Navigating the Anthropocene

Posted Feb. 23, 2015 by Maja Kuzmanović

A short update on FoAM’s recent initiatives entangling environmental and techno-social phenomena:

In October 2014 Cocky Eek and Nik Gaffney visited the Russian Arctic, witnessing the Dark Ecology of a simultaneously sprawling and decaying mining industry and its inevitable influence on the present and future of the global climate. Nik extends his dark ecological explorations at the Geologic Imaginations festival in Amsterdam, where he and Martin Howse lead a two-day masterclass investigating the depths of Earth Coding and GPS-based geomancy.

Dave and Amber Griffiths have been digging in the dirt and raising their eyes to the sky with the application of live coding to the environment. Along with Karen Anderson at the Environment and Sustainability Institute, they‘ve started live coding in a new project providing DIY, affordable and programmable tools for environmental research using drones, kites and balloons.

Exploring the social dimension in our investigations of the anthropocene, FoAM Kernow launched Symbai, a solar-powered data collection system for use in rural India which had its first field test in Chhattisgarh state. This is part of a project examining the evolution of human sociality and culture by Dr Shakti Lamba. We'll be continuing to scale up this project in 2015.

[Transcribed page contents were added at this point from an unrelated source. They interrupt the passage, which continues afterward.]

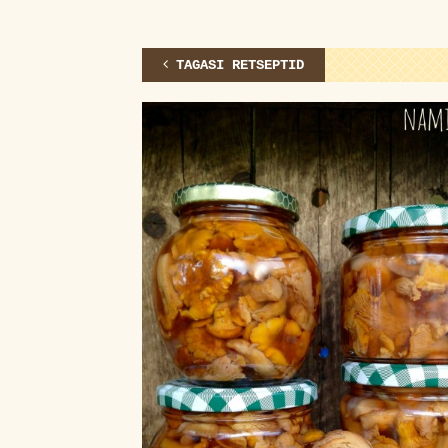
TAGASI RETSEPTID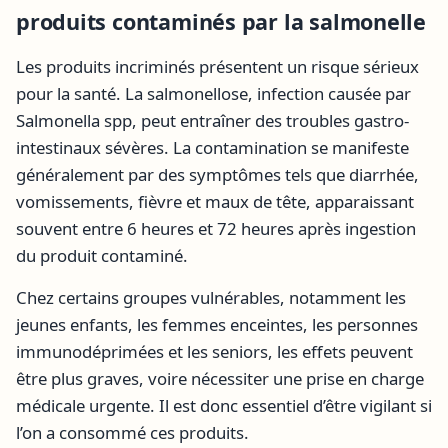
produits contaminés par la salmonelle
Les produits incriminés présentent un risque sérieux
pour la santé. La salmonellose, infection causée par
Salmonella spp, peut entraîner des troubles gastro-
intestinaux sévères. La contamination se manifeste
généralement par des symptômes tels que diarrhée,
vomissements, fièvre et maux de tête, apparaissant
souvent entre 6 heures et 72 heures après ingestion
du produit contaminé.
Chez certains groupes vulnérables, notamment les
jeunes enfants, les femmes enceintes, les personnes
immunodéprimées et les seniors, les effets peuvent
être plus graves, voire nécessiter une prise en charge
médicale urgente. Il est donc essentiel d’être vigilant si
l’on a consommé ces produits.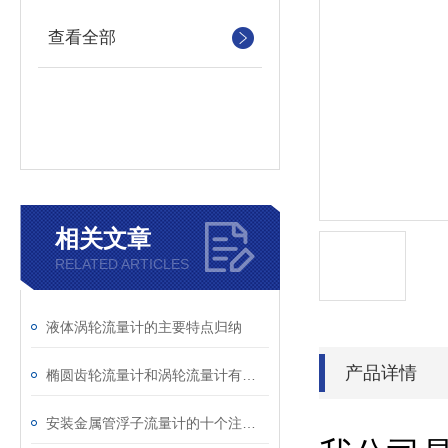
查看全部
相关文章
RELATED ARTICLES
液体涡轮流量计的主要特点归纳
产品详情
椭圆齿轮流量计和涡轮流量计有哪些区别？
安装金属管浮子流量计的十个注意点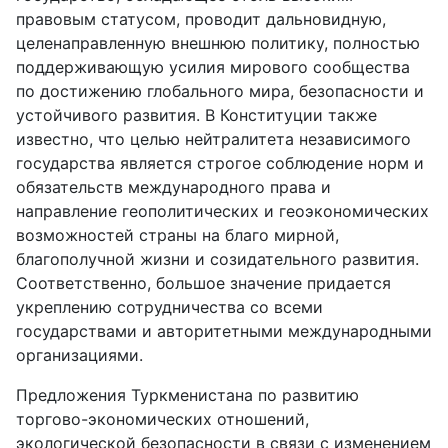
правовым статусом, проводит дальновидную,
целенаправленную внешнюю политику, полностью
поддерживающую усилия мирового сообщества
по достижению глобального мира, безопасности и
устойчивого развития. В Конституции также
известно, что целью нейтралитета независимого
государства является строгое соблюдение норм и
обязательств международного права и
направление геополитических и геоэкономических
возможностей страны на благо мирной,
благополучной жизни и созидательного развития.
Соответственно, большое значение придается
укреплению сотрудничества со всеми
государствами и авторитетными международными
организациями.
Предложения Туркменистана по развитию
торгово-экономических отношений,
экологической безопасности в связи с изменением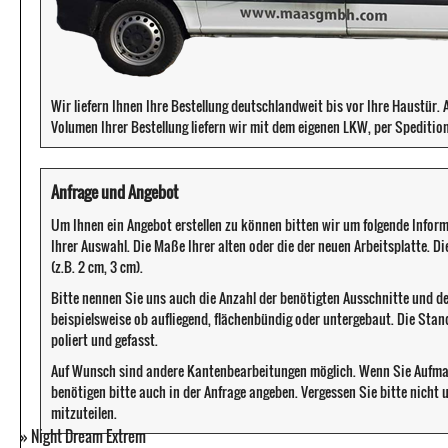
Wir liefern Ihnen Ihre Bestellung deutschlandweit bis vor Ihre Haustür
Volumen Ihrer Bestellung liefern wir mit dem eigenen LKW, per Speditio
Anfrage und Angebot
Um Ihnen ein Angebot erstellen zu können bitten wir um folgende Infor
Ihrer Auswahl. Die Maße Ihrer alten oder die der neuen Arbeitsplatte. D
(z.B. 2 cm, 3 cm).
Bitte nennen Sie uns auch die Anzahl der benötigten Ausschnitte und d
beispielsweise ob aufliegend, flächenbündig oder untergebaut. Die Sta
poliert und gefasst.
Auf Wunsch sind andere Kantenbearbeitungen möglich. Wenn Sie Aufma
benötigen bitte auch in der Anfrage angeben. Vergessen Sie bitte nicht
mitzuteilen.
»
Night Dream Extrem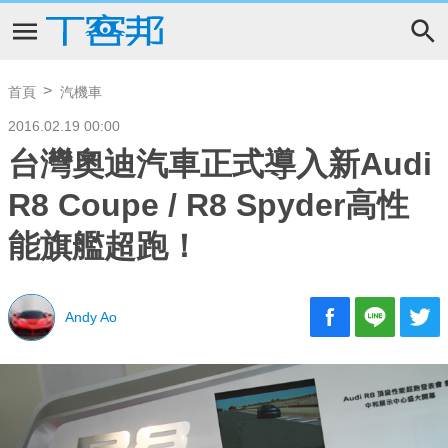
首頁
汽機車
2016.02.19 00:00
台灣奧迪汽車正式導入新Audi
R8 Coupe / R8 Spyder高性
能旗艦超跑！
Andy Ao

In January 2015 Maja Kuzmanovic, Vali Lalioti and Nik Gaffney began scoping workshops for the Marine CoLAB at the Calouste Gulbenkian Foundation in London with a group of people including scientists, campaigners, lawyers and policy makers, all of whom have proven to be committed participants in the process of ‘re-valuing the oceans’. We began by creating a series of possible future scenarios and by the summer aim to design several experiments and learning journeys to ‘defend the climate defender’.